> What the task asks: Reproduce the text of every entry below line for line, keeping each character and line break unchanged. Leave the pictures out of your answer.

> Data to use:
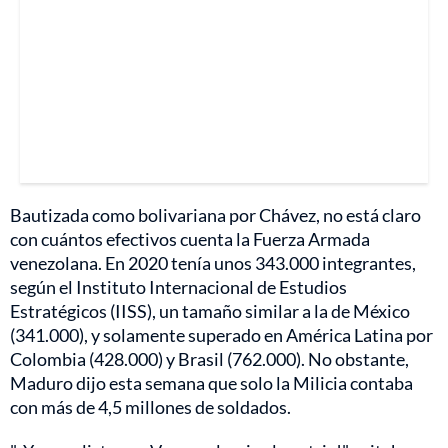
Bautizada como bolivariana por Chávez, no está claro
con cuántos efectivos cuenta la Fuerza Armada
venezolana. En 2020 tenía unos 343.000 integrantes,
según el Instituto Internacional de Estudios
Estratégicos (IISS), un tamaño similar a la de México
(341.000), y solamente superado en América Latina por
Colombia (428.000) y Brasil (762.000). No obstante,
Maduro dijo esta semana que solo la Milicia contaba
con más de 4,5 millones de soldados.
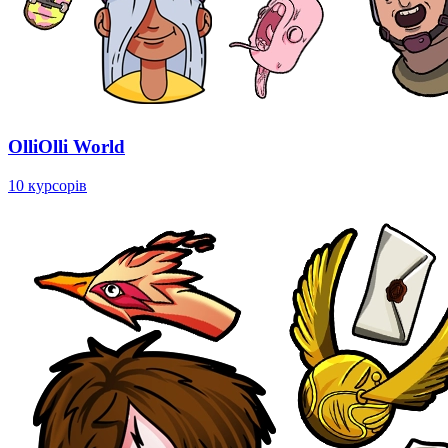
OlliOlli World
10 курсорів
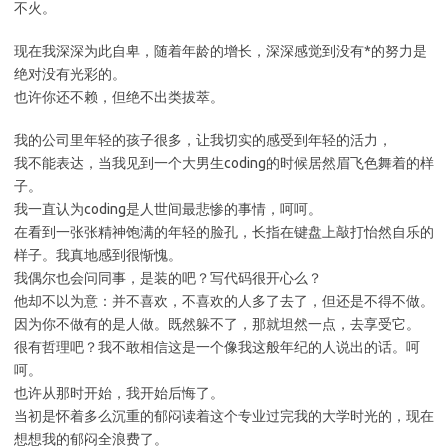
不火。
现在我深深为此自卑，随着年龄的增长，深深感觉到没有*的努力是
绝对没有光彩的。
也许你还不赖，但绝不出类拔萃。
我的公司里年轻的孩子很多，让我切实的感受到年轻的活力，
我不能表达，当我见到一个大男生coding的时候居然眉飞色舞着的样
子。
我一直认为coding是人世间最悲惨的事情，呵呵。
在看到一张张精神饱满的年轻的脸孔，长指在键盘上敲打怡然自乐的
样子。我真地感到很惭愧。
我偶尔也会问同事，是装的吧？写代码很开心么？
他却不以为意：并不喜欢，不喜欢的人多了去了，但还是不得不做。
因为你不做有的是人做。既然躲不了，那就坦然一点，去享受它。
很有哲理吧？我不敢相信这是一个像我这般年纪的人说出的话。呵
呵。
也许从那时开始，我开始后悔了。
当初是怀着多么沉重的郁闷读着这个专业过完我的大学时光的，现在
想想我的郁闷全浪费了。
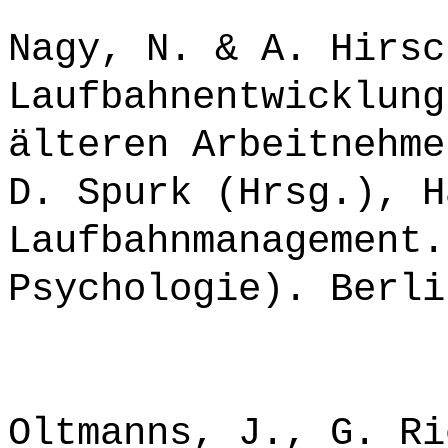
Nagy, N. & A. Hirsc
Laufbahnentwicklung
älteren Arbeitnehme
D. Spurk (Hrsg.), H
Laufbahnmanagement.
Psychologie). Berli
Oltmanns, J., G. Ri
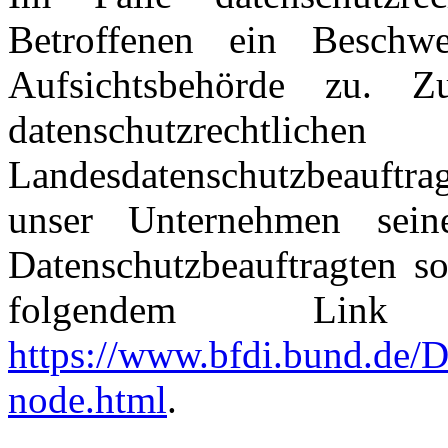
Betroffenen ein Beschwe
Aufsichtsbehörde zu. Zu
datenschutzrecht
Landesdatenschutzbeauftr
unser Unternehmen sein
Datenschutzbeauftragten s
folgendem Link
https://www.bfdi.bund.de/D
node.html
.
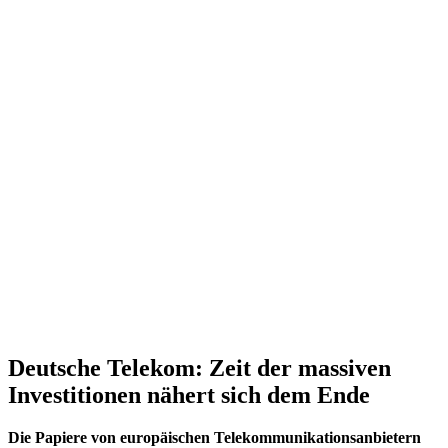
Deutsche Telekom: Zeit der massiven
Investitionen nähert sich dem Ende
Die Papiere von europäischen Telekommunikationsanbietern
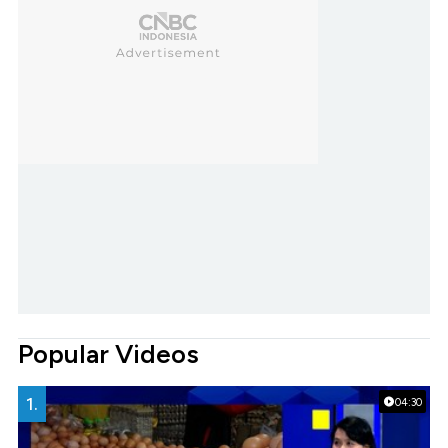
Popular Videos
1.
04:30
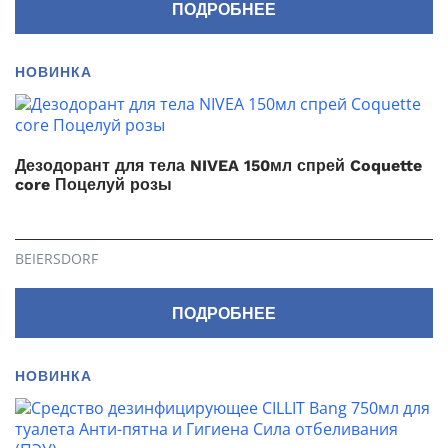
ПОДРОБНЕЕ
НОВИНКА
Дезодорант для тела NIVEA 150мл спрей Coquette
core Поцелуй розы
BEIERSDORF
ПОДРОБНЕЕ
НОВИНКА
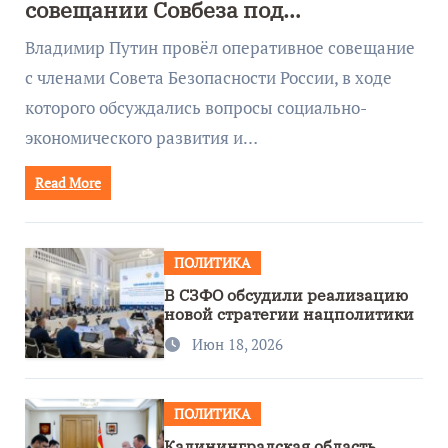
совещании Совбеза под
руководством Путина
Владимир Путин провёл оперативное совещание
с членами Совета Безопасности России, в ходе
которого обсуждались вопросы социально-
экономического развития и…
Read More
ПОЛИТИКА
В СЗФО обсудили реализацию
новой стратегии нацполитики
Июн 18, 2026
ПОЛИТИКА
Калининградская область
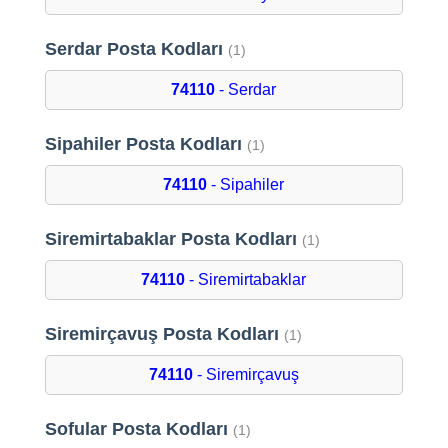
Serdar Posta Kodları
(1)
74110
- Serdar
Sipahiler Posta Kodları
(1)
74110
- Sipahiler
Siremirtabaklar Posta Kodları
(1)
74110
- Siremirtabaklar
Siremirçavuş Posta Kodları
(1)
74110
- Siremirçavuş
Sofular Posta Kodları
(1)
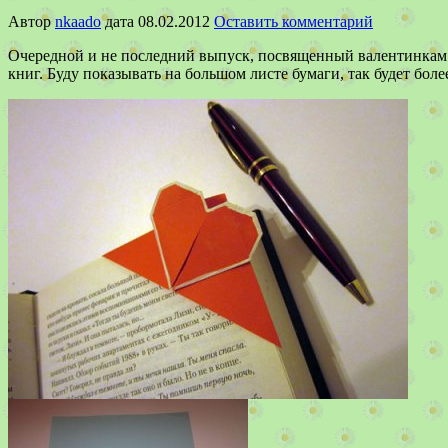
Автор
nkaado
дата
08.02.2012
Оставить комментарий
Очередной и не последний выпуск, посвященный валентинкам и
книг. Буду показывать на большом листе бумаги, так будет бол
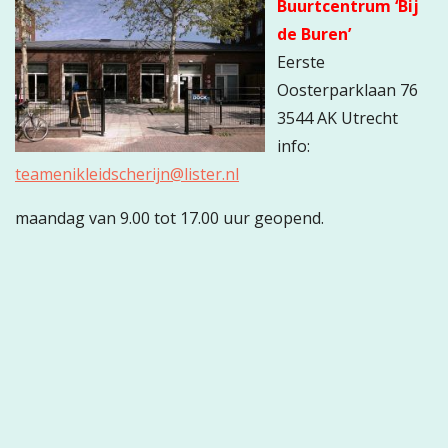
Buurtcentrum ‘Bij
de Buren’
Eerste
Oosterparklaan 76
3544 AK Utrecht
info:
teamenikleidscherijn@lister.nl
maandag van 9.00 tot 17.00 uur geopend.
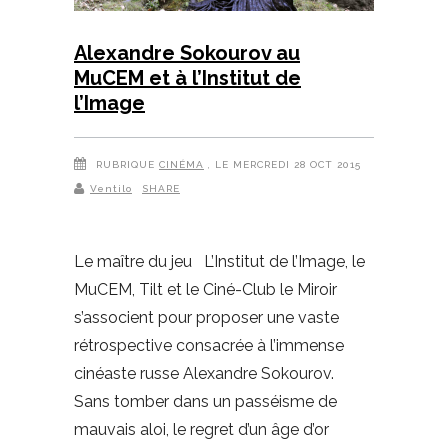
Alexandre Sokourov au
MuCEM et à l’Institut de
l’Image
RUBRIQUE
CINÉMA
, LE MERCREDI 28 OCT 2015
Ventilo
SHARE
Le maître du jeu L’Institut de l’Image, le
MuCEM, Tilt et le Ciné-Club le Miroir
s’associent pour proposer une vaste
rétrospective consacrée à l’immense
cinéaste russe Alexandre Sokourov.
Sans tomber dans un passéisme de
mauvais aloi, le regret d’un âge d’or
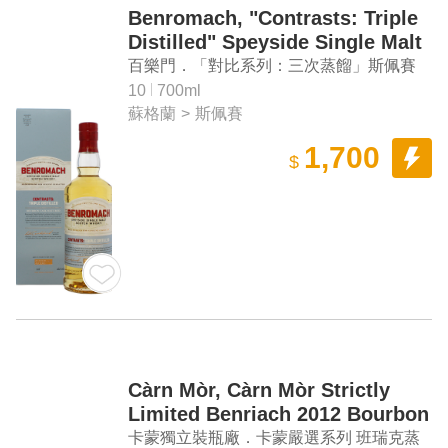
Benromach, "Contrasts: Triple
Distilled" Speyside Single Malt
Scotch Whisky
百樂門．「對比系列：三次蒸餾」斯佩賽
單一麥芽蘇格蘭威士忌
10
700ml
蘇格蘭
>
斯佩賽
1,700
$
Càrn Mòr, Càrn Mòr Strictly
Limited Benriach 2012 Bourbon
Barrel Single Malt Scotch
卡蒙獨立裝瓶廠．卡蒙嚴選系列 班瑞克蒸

> Answer to the exercise:
Bautizada como bolivariana por Chávez, no está claro
con cuántos efectivos cuenta la Fuerza Armada
venezolana. En 2020 tenía unos 343.000 integrantes,
según el Instituto Internacional de Estudios
Estratégicos (IISS), un tamaño similar a la de México
(341.000), y solamente superado en América Latina por
Colombia (428.000) y Brasil (762.000). No obstante,
Maduro dijo esta semana que solo la Milicia contaba
con más de 4,5 millones de soldados.
OlliOlli World
10 курсорів
不火。
现在我深深为此自卑，随着年龄的增长，深深感觉到没有*的努力是
绝对没有光彩的。
也许你还不赖，但绝不出类拔萃。
我的公司里年轻的孩子很多，让我切实的感受到年轻的活力，
我不能表达，当我见到一个大男生coding的时候居然眉飞色舞着的样
子。
我一直认为coding是人世间最悲惨的事情，呵呵。
在看到一张张精神饱满的年轻的脸孔，长指在键盘上敲打怡然自乐的
样子。我真地感到很惭愧。
我偶尔也会问同事，是装的吧？写代码很开心么？
他却不以为意：并不喜欢，不喜欢的人多了去了，但还是不得不做。
因为你不做有的是人做。既然躲不了，那就坦然一点，去享受它。
很有哲理吧？我不敢相信这是一个像我这般年纪的人说出的话。呵
呵。
也许从那时开始，我开始后悔了。
当初是怀着多么沉重的郁闷读着这个专业过完我的大学时光的，现在
想想我的郁闷全浪费了。
Nagy, N. & A. Hirsc
Laufbahnentwicklung
älteren Arbeitnehme
D. Spurk (Hrsg.), H
Laufbahnmanagement.
Psychologie). Berli
Oltmanns, J., G. Ri
Betroffenen ein Beschwe
Aufsichtsbehörde zu. Zu
datenschutzrecht
Landesdatenschutzbeauftr
unser Unternehmen sein
Datenschutzbeauftragten s
folgendem Link
https://www.bfdi.bund.de/D
node.html
.
Deutsche Telekom: Zeit der massiven
Investitionen nähert sich dem Ende
Die Papiere von europäischen Telekommunikationsanbietern
Popular Videos
1.
04:30
ПОДРОБНЕЕ
НОВИНКА
Дезодорант для тела NIVEA 150мл спрей Coquette
core Поцелуй розы
BEIERSDORF
ПОДРОБНЕЕ
НОВИНКА
совещании Совбеза под
руководством Путина
Владимир Путин провёл оперативное совещание
с членами Совета Безопасности России, в ходе
которого обсуждались вопросы социально-
экономического развития и…
Read More
ПОЛИТИКА
В СЗФО обсудили реализацию
новой стратегии нацполитики
Июн 18, 2026
ПОЛИТИКА
Калининградская область
Serdar Posta Kodları
(1)
74110
- Serdar
Sipahiler Posta Kodları
(1)
74110
- Sipahiler
Siremirtabaklar Posta Kodları
(1)
74110
- Siremirtabaklar
Siremirçavuş Posta Kodları
(1)
74110
- Siremirçavuş
Sofular Posta Kodları
(1)
Автор
nkaado
дата
08.02.2012
Оставить комментарий
Очередной и не последний выпуск, посвященный валентинкам и
книг. Буду показывать на большом листе бумаги, так будет бол
Buurtcentrum ‘Bij
de Buren’
Eerste
Oosterparklaan 76
3544 AK Utrecht
info:
teamenikleidscherijn@lister.nl
maandag van 9.00 tot 17.00 uur geopend.
Alexandre Sokourov au
MuCEM et à l’Institut de
l’Image
RUBRIQUE
CINÉMA
, LE MERCREDI 28 OCT 2015
Ventilo
SHARE
Le maître du jeu L’Institut de l’Image, le
MuCEM, Tilt et le Ciné-Club le Miroir
s’associent pour proposer une vaste
rétrospective consacrée à l’immense
cinéaste russe Alexandre Sokourov.
Sans tomber dans un passéisme de
mauvais aloi, le regret d’un âge d’or
Benromach, "Contrasts: Triple
Distilled" Speyside Single Malt
Scotch Whisky
百樂門．「對比系列：三次蒸餾」斯佩賽
單一麥芽蘇格蘭威士忌
10
700ml
蘇格蘭
>
斯佩賽
1,700
$
Càrn Mòr, Càrn Mòr Strictly
Limited Benriach 2012 Bourbon
Barrel Single Malt Scotch
卡蒙獨立裝瓶廠．卡蒙嚴選系列 班瑞克蒸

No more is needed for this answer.